Kaostan sonra belirsizlik
Bu AKP'lilerin önce kaos, ardından belirsizlik ve sürekli bir gerginlik-çatışma dönemi bekledikleri anlamına geliyor. İşin tuhafı içlerinden bazıları sorununun böylelikle zaman içinde çözüleceğine inanıyorlar. Yani yasakçı rektörlerin sayısının azalmasını; örtülü kızların rektörlerin tutumlarına bakarak tercih yapmalarını (ki 28 Şubat sürecinde Marmara Üniversitesi'nin türbanı hoşgören nerdeyse tek okul olması nedeniyle örtülü kızlar buraya tam anlamıyla akın etmişlerdi. Ardından rektör değiştirildi ve yasak hayata geçirildi. Kızlar da bir süre direnip pes etmek zorunda kaldılar) bekleyecekler. Bu arada AKP'ye yakın medya ve bazı kuruluşlar da herhalde yasakçı rektörlere karşı yıpratma kampanyaları yürüteceklerdir.
Rektörleri hedef tahtasına yerleştiren ve onlara gereksiz ve taşıyamayacakları kadar yük yükleyen bu stratejinin zaten sorunlu olan üniversite sistemimizi iyice felç edeceği aşikar.

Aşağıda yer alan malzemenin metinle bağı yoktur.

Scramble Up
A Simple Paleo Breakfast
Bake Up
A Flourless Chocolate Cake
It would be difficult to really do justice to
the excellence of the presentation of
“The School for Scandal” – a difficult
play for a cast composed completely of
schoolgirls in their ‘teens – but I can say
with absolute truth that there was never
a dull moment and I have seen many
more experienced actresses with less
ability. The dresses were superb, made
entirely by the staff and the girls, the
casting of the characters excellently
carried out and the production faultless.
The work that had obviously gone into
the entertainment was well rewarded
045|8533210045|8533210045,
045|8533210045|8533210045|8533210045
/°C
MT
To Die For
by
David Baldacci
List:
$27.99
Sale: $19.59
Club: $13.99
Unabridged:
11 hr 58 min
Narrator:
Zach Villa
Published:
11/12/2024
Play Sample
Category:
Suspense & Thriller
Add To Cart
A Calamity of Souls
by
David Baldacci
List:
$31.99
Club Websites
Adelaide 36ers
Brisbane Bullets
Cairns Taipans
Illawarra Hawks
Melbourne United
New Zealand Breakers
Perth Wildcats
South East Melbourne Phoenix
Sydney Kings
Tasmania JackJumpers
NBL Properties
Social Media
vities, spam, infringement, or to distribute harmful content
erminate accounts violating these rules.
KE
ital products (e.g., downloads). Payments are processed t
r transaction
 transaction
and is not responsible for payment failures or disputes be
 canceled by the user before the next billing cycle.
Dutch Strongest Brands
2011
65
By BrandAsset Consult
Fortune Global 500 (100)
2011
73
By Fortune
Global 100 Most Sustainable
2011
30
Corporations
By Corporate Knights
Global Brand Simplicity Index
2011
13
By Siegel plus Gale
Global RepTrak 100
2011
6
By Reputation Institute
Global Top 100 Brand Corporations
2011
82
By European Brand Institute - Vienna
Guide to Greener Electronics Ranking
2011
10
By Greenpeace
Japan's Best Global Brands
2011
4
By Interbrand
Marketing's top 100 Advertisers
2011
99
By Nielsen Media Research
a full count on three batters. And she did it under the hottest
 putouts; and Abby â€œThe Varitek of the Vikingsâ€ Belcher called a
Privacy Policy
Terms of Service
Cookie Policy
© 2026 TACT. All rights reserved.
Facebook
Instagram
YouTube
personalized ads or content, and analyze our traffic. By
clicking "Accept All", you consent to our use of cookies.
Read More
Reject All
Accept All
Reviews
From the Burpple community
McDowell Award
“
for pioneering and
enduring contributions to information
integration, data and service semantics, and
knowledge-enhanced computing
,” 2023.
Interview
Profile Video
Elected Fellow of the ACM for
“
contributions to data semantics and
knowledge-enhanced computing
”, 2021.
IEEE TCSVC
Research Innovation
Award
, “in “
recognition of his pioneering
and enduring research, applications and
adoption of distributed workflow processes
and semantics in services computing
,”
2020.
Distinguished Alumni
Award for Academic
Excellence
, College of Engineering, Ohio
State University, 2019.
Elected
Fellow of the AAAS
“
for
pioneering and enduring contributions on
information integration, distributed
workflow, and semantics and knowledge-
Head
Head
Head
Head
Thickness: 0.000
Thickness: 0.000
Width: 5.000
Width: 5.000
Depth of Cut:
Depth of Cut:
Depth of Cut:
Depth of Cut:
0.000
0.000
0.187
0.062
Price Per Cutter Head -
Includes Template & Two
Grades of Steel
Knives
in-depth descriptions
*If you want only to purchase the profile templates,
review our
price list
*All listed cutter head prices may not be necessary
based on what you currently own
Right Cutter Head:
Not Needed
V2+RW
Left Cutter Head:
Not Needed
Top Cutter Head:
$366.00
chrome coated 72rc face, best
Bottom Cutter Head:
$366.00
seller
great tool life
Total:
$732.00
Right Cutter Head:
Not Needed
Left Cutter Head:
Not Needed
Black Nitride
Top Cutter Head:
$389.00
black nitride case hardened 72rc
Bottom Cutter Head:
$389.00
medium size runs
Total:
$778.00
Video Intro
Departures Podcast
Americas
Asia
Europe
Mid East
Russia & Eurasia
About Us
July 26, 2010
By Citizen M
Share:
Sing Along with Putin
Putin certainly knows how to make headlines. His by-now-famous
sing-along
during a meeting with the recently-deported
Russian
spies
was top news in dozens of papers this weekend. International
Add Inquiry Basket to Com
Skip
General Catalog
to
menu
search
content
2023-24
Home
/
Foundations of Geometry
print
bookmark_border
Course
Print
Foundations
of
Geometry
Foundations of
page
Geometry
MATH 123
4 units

Görüldüğü gibi AKP türban konusunda tam bir tıkanıklık yaşıyor ve türbanlı kızları bir tür deneme tahtası gibi kullanacağa benziyor. Eğer bu düzenlemeyle sorun çözülürse siyasi getirisini AKP MHP ile paylaşacak. Eğer başarısız olursa "elimizden geleni yaptık, maalesef olmuyor" diyecekler.
Kısacası faturayı yine örtülü kızlar ödeyecek.